◆ ACTIVITY: What lines of the listing include the string "pixels"? Show them all.

◆ SUPPLIED INFORMATION:
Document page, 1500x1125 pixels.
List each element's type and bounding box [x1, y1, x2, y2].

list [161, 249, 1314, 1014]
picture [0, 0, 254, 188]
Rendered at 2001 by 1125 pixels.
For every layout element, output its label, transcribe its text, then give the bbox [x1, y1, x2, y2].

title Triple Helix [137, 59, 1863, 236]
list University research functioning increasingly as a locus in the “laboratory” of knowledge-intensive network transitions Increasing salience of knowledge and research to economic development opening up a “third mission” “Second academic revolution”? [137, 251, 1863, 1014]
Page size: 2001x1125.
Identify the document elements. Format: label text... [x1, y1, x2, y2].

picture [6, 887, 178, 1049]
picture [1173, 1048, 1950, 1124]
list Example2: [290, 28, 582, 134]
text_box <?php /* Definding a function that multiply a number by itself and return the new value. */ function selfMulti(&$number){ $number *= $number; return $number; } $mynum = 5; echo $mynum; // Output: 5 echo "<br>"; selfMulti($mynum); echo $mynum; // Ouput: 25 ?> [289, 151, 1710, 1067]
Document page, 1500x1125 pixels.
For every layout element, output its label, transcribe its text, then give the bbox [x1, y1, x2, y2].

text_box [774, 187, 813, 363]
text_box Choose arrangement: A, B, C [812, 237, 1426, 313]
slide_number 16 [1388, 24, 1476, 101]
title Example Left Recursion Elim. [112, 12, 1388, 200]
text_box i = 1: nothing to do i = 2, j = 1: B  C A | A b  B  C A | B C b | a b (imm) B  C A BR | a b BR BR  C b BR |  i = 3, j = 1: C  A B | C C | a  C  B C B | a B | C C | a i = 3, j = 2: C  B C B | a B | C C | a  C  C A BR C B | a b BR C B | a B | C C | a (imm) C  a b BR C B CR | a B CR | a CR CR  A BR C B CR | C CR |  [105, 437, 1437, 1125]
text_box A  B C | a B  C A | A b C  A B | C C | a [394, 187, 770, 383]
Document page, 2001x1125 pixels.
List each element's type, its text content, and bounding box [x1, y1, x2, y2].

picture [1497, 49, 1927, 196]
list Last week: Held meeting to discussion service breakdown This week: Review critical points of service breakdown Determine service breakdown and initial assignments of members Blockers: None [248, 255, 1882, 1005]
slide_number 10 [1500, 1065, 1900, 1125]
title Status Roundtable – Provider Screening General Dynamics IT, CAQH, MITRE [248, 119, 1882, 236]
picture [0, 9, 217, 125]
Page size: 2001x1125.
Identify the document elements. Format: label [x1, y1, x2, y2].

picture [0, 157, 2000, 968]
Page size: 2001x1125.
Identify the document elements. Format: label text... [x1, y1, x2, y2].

◆ REPLY:
Document page, 1500x1125 pixels.
Rendered at 2001 by 1125 pixels.
Document page, 1500x1125 pixels.
Document page, 2001x1125 pixels.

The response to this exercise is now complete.